Disoccupazione, denatalità ai minimi storici, segregazione orizzontale e verticale fortemente radicate nel mondo del lavoro, asimmetria tra madri e padri e mancanza di conciliazione tra vita privata e quella lavorativa. E’ l’Italia delle mamme nel 2018. Poco diversa dagli anni precedenti per l’inattuazione di un radicale mutamento culturale necessario per cambiare la complessa realtà in cui vivono.

 

 

 

Finora le politiche per la genitorialità e il welfare si sono caratterizzate per una certa “estemporaneità e occasionalità, quasi sempre al di fuori di una logica programmatoria di medio-lungo termine”, si legge nel rapporto Le equilibriste, redatto da Save the children.

 

Urge una crescita sociale del Paese che parta da un investimento nella scuola e nei servizi educativi della prima infanzia, formando a una visione più moderna e paritaria della condizione femminile (e di quella materna), e proceda con politiche immediate e strutturali, non in un’ottica di sostegno ma di diritto.

 

Gli ultimi interventi normativi a sostegno (?) della maternità sono stati rivolti a incentivare la natalità: dai bonus bebè, riconfermati nella legge di Bilancio 2018, ai bonus ‘mammedomani’, dai voucher baby sitter ai bonus asilo. Misure una tantum che hanno un impatto pirotecnico ma limitato e rispondono ai bisogni emergenziali individuali e non collettivi.
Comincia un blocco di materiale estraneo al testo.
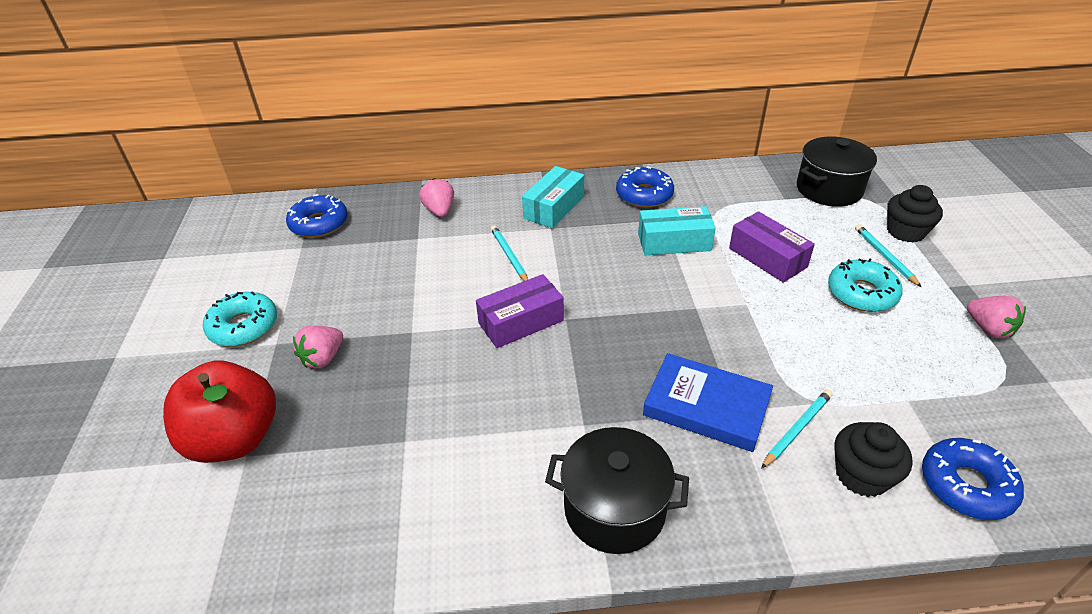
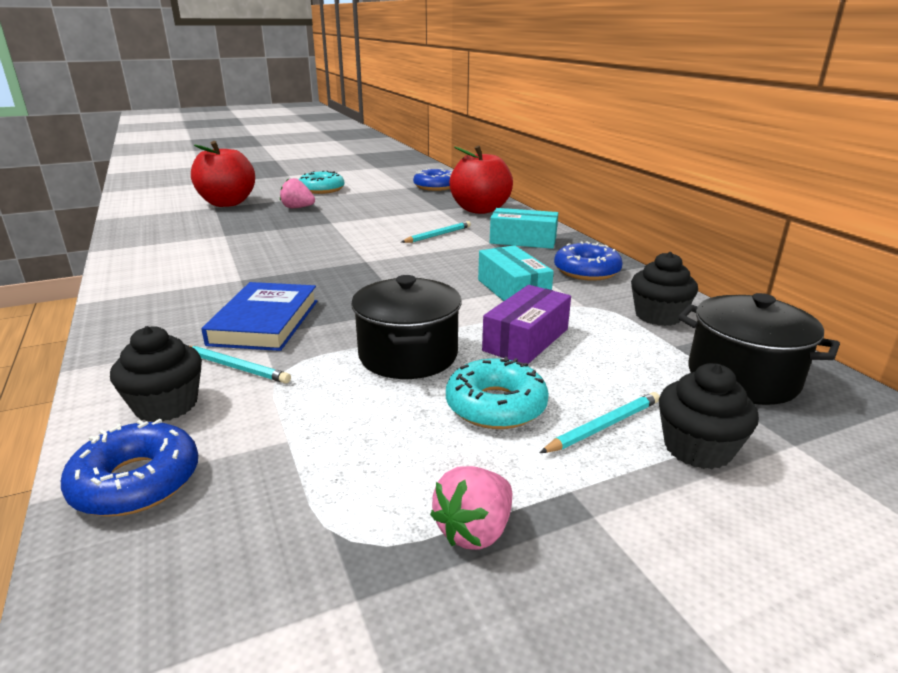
camera: 70 degrees right, 15 degrees down
pink strawberry [419,178,454,217] -> red apple [449,145,513,214]
purple box [476,274,564,348] -> none
black pot [545,427,689,554] -> black pot moved to [351,275,462,379]
none -> black cupcake [631,252,698,326]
Tra gli strumenti certamente più utili per la conciliazione, quali i congedi parentali, ancora troppo poco è stato fatto in termini di incentivazione dei padri nel ruolo di cura e del rafforzamento della loro tutela giuridica, aggravando la già sproporzionata condivisione della responsabilità genitoriale.

 

Buone prospettive, invece, si sono aperte sul fronte del welfare aziendale che, sebbene ancora circoscritto, sembrerebbe in tendenziale attivazione: flessibilità nell’organizzazione del lavoro, misure a sostegno della genitorialità e altre aumentate dell’8 per cento rispetto al 2017 e un raddoppio, nell’ultimo biennio, delle imprese che le hanno attivate.

 

Un plauso a queste iniziative è d’obbligo ma non si può trascurare la porzione (maggioritaria) delle madri che lavorano in condizioni precarie con contratti di collaborazione di vario genere e quelle per le quali la partita Iva “non è che una forma di riduzione delle tutele lavorative”, si legge nel dossier.

 

E poi, sono tantissime le mamme per le quali, a seguito della maternità, il mondo del lavoro rimane inaccessibile o sommerso o quelle che, per lavoro, si trovano a dover scegliere se vivere con i propri figli o rimandarli nel Paese d’origine. E sono duecentosettantamila. Una su sette. Soprattutto ucraine. Stando alle stime dell’Ismu, il 60 per cento dei figli delle mamme immigrate in Italia – che sono un milione e novecentomila – vive in Ucraina, il 30 per cento nelle Filippine e il 17 per cento in Nigeria mentre si abbassano di molto le percentuali per le mamme marocchine, albanesi, rumene, cinesi ed egiziane.